■ Your goal ■
Leaving out the images, reproduce every line of the data that follows exactly.

[Saved entries]
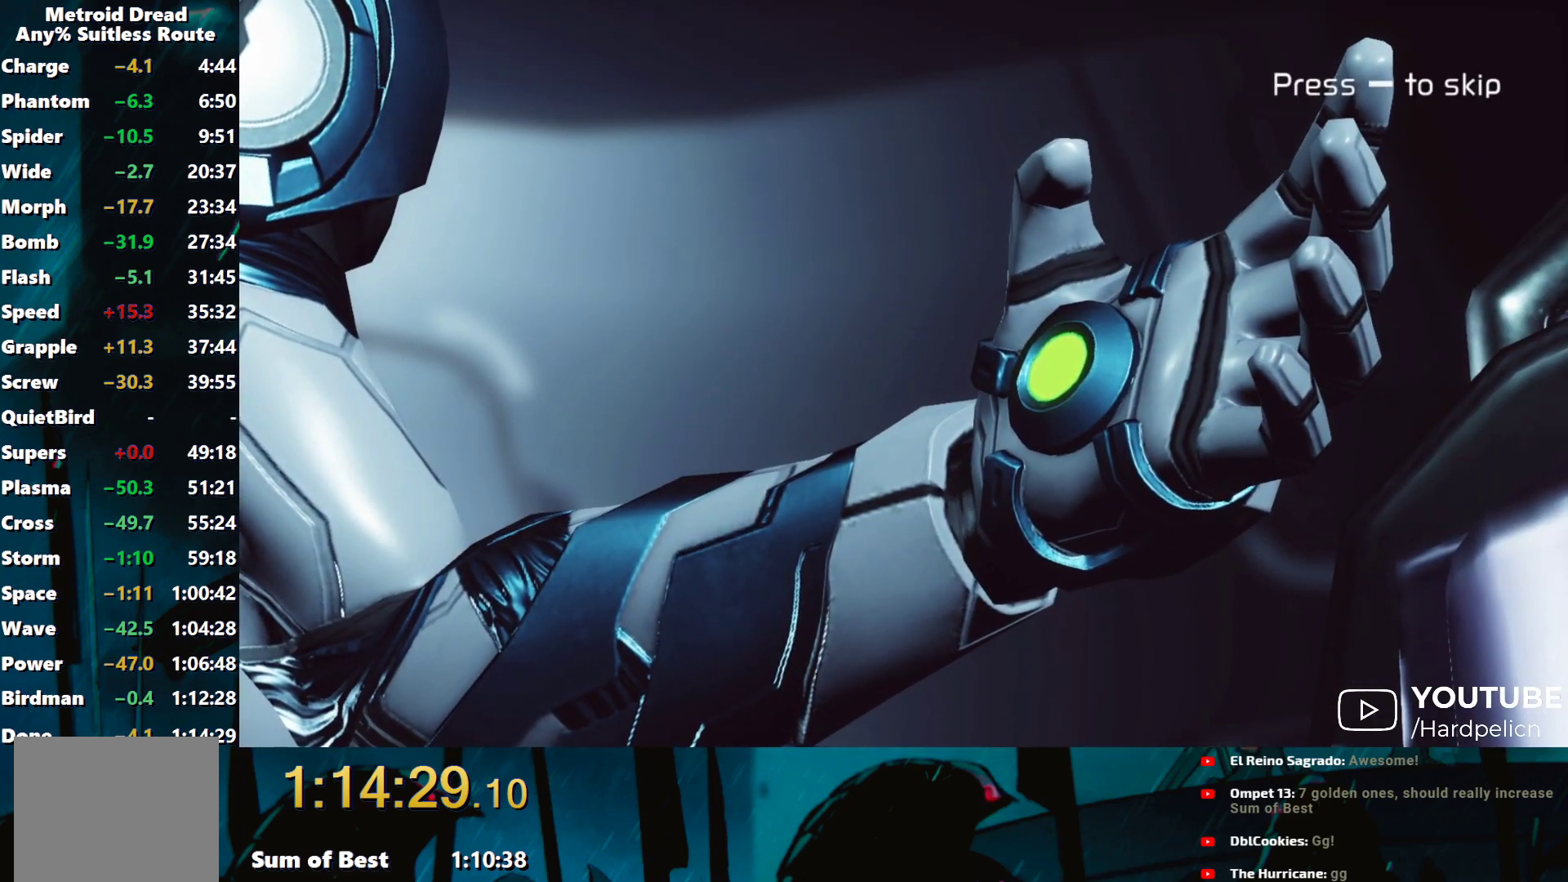
{"buttons": [], "left_stick": "center", "events": [[33, "START", "up"], [83, "SELECT", "down"], [233, "SELECT", "up"]]}
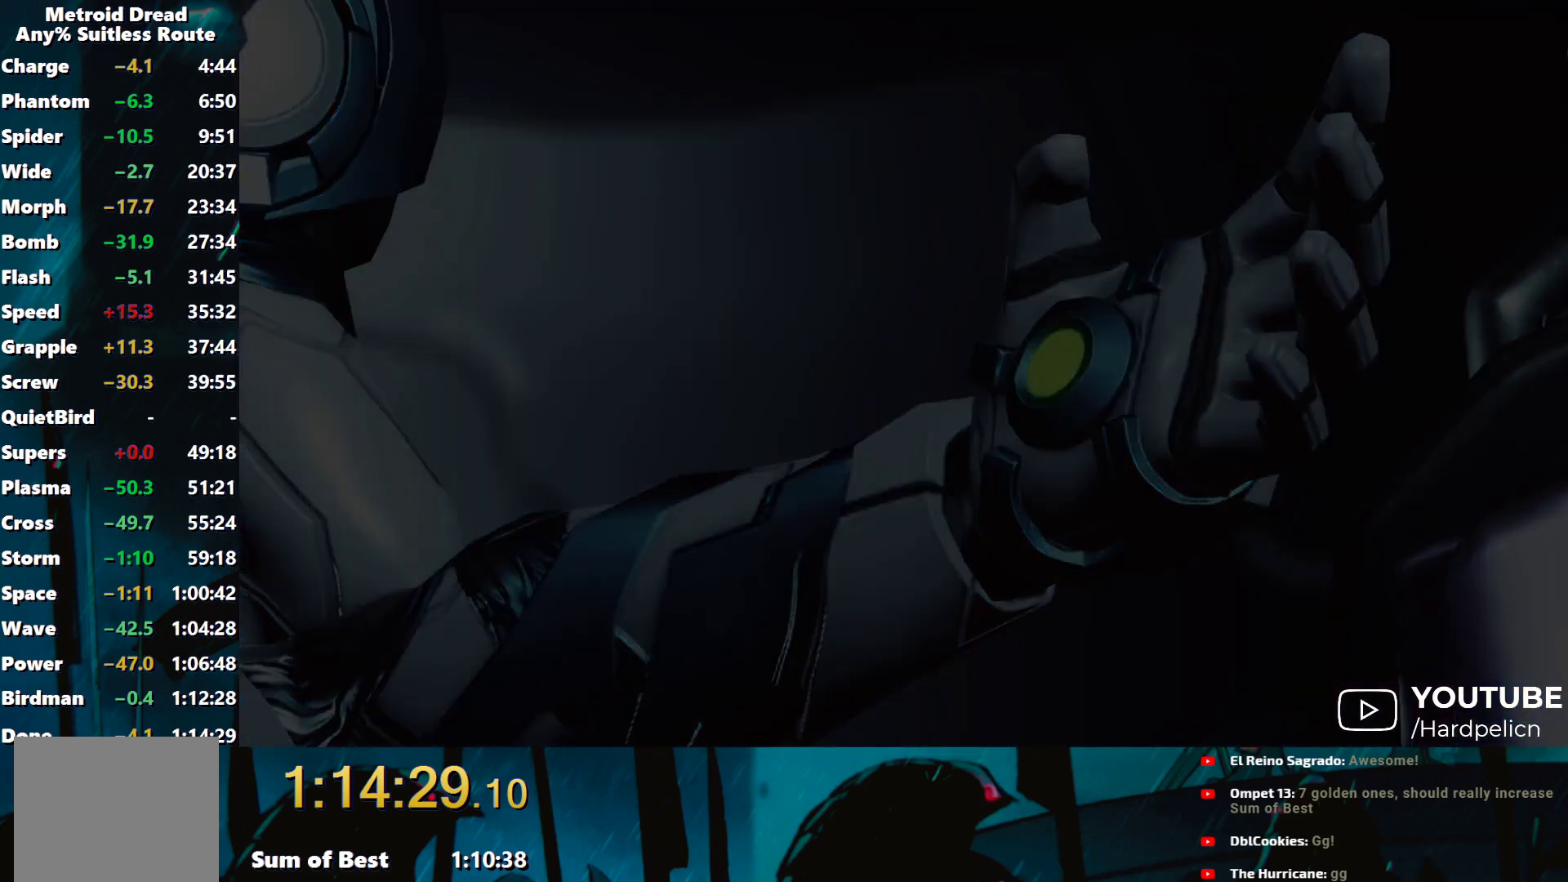
{"buttons": [], "left_stick": "center", "events": []}
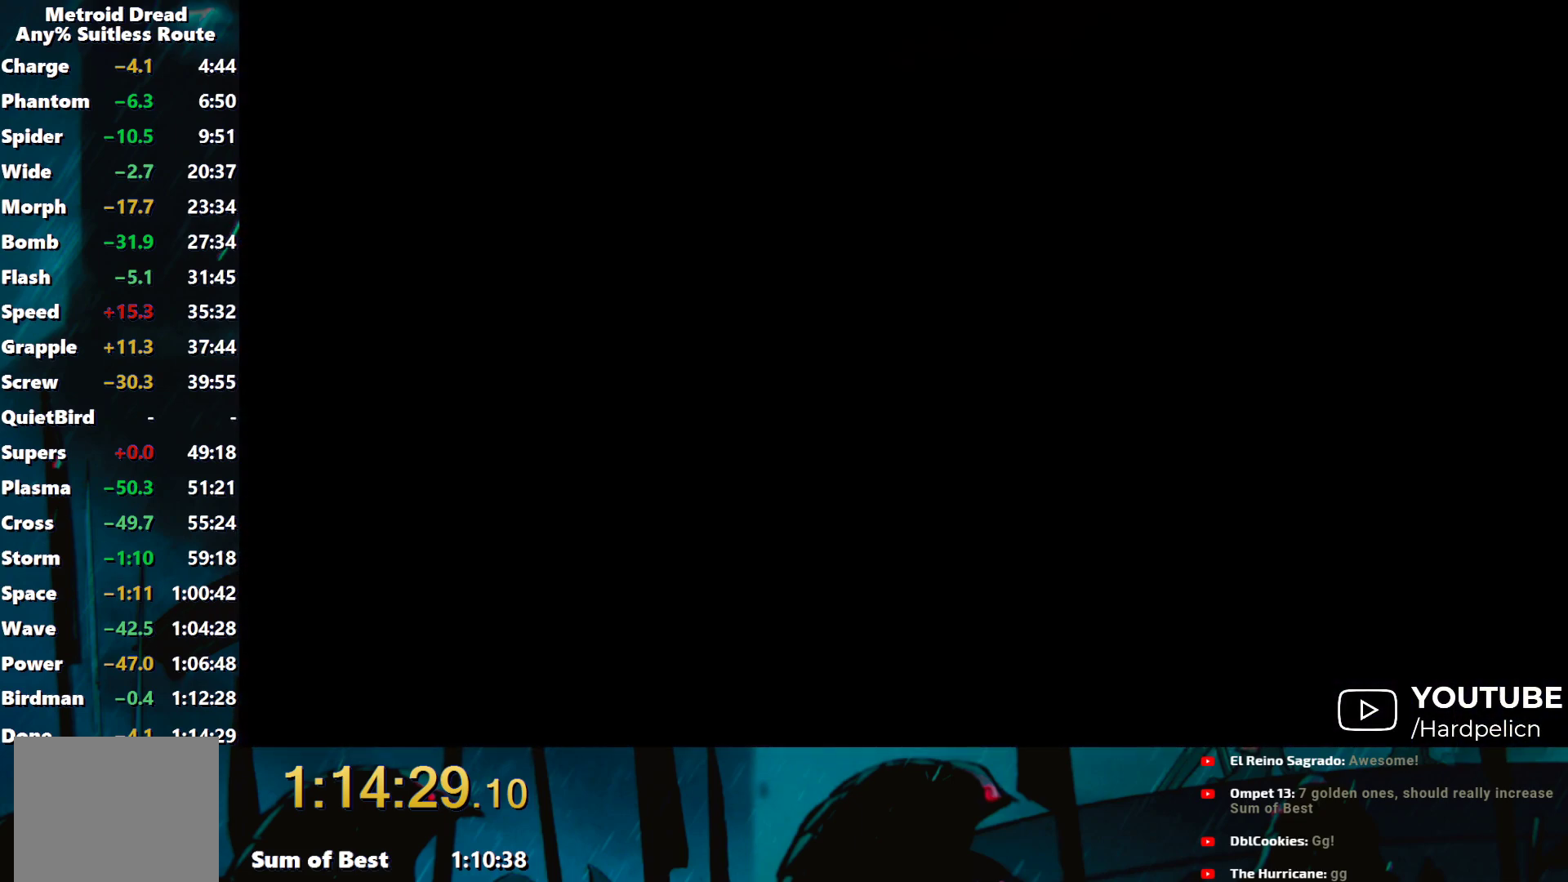
{"buttons": [], "left_stick": "center", "events": []}
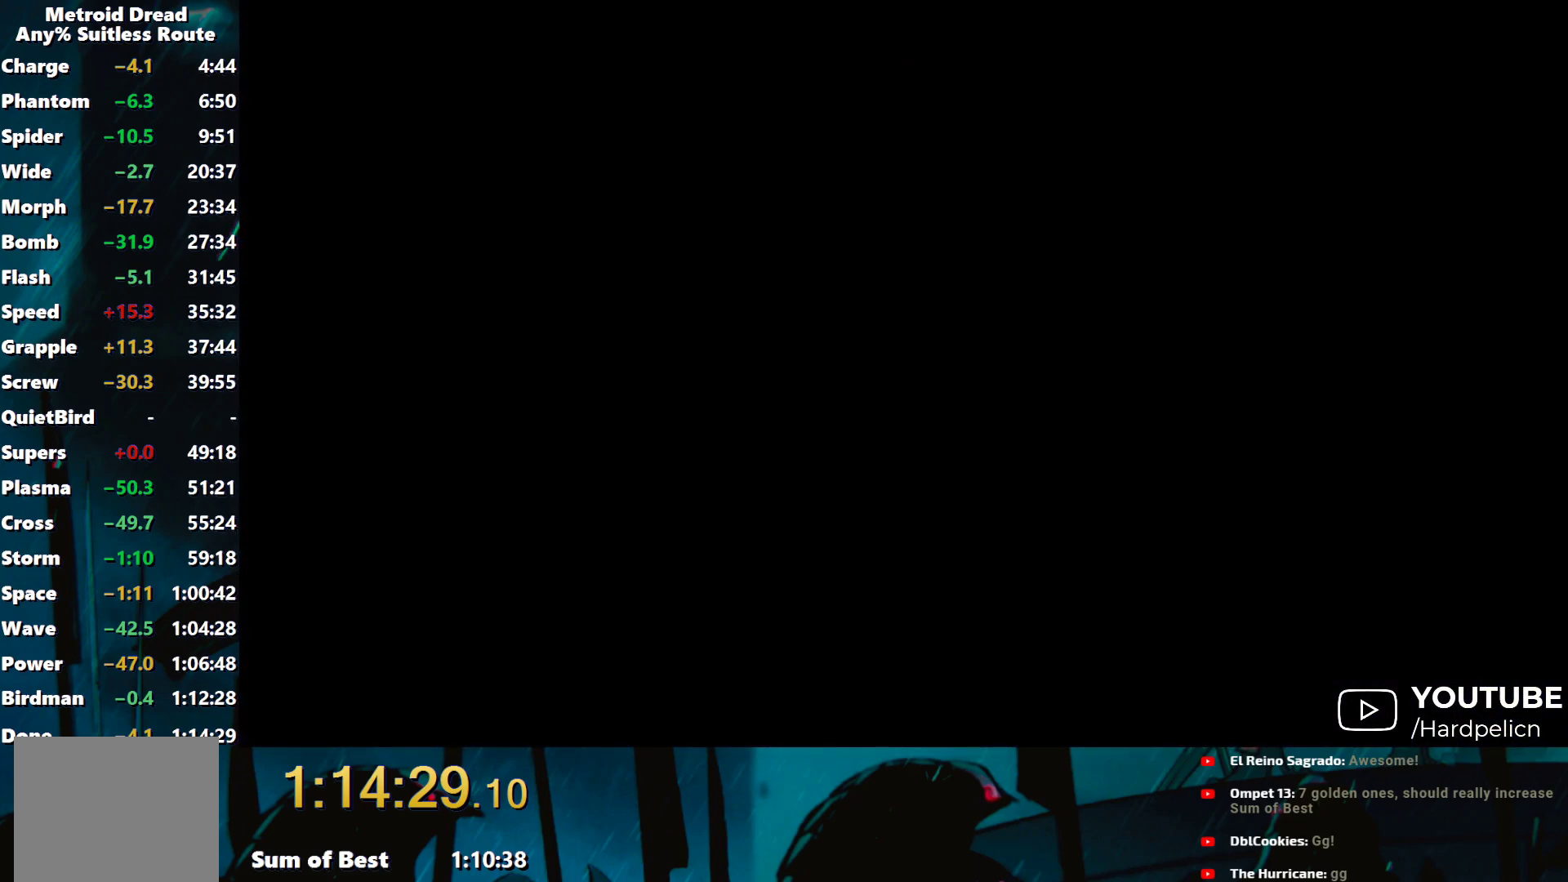
{"buttons": [], "left_stick": "center", "events": []}
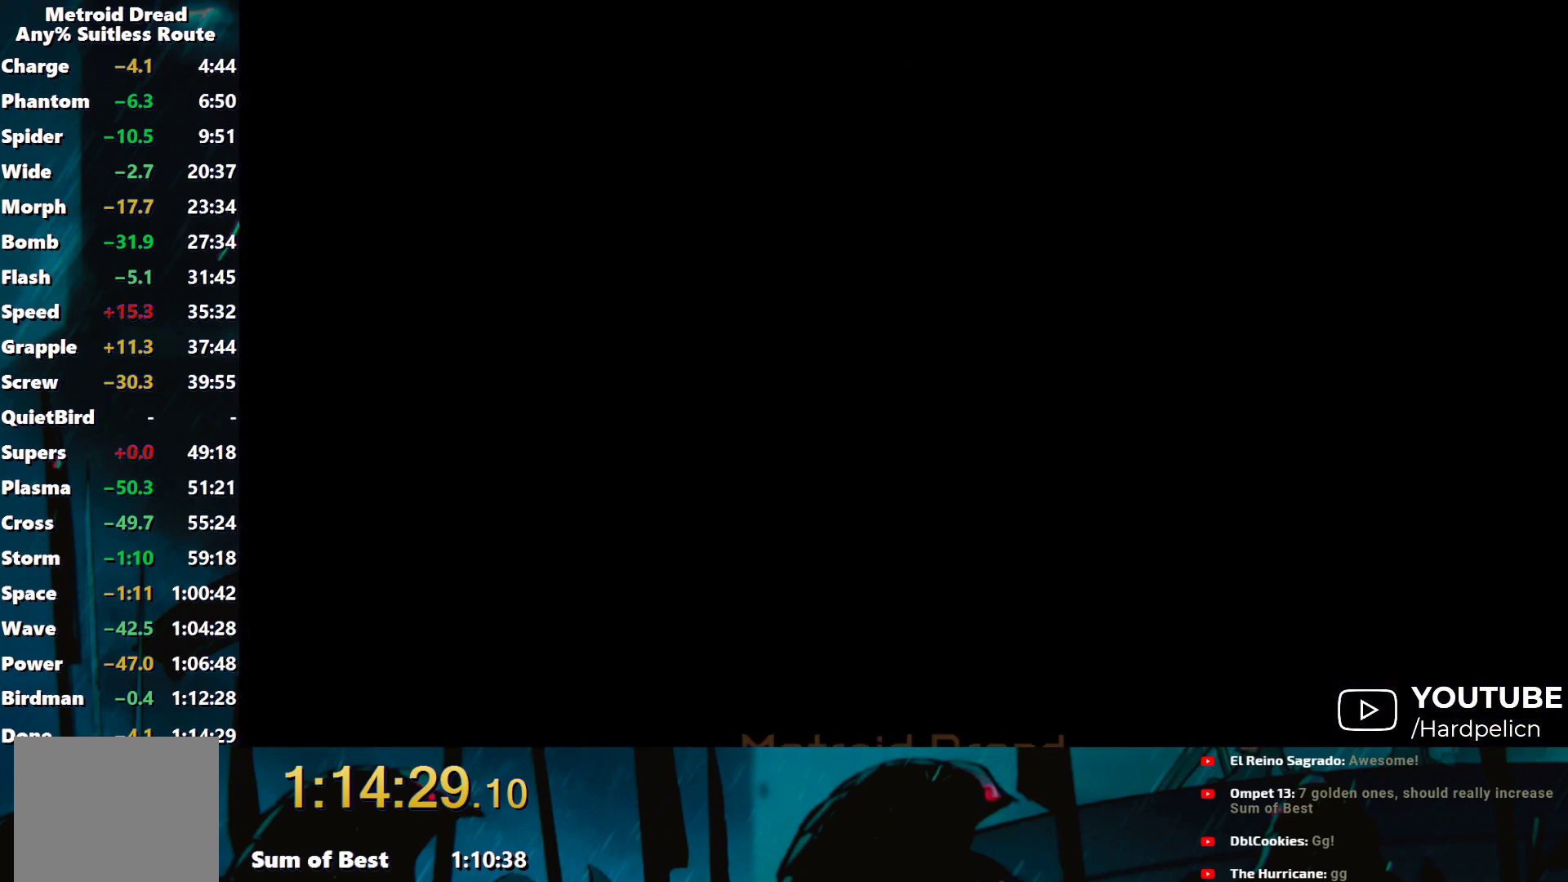
{"buttons": [], "left_stick": "center", "events": []}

■ Result for this exercise ■
{"buttons": [], "left_stick": "center", "events": [[33, "START", "up"], [83, "SELECT", "down"], [233, "SELECT", "up"]]}
{"buttons": [], "left_stick": "center", "events": []}
{"buttons": [], "left_stick": "center", "events": []}
{"buttons": [], "left_stick": "center", "events": []}
{"buttons": [], "left_stick": "center", "events": []}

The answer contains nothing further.